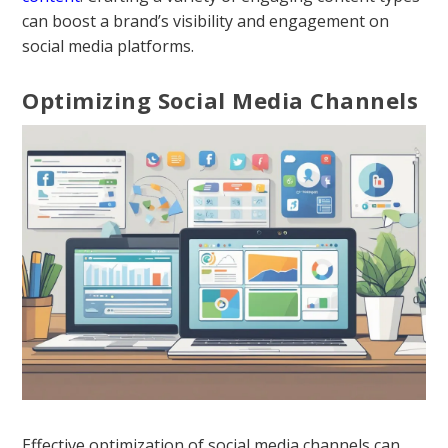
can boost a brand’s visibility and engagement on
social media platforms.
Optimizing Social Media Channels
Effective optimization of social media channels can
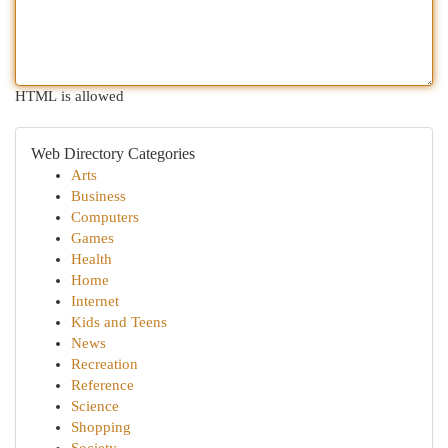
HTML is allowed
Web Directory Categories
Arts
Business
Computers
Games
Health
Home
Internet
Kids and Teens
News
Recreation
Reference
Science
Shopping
□ □ □ □ □
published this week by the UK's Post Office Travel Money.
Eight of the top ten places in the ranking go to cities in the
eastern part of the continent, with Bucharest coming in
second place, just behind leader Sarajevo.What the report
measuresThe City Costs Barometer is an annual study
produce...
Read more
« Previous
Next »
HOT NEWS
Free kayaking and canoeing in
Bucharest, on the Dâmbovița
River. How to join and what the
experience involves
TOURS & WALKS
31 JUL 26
□ □ □ □ □
=== TASK BRIEF ===
Copy word for word the lines from the records above, starting at the line that contains "published this week" and stopping after the line that contains "second place, just".

=== RESPONSE ===
published this week by the UK's Post Office Travel Money.
Eight of the top ten places in the ranking go to cities in the
eastern part of the continent, with Bucharest coming in
second place, just behind leader Sarajevo.What the report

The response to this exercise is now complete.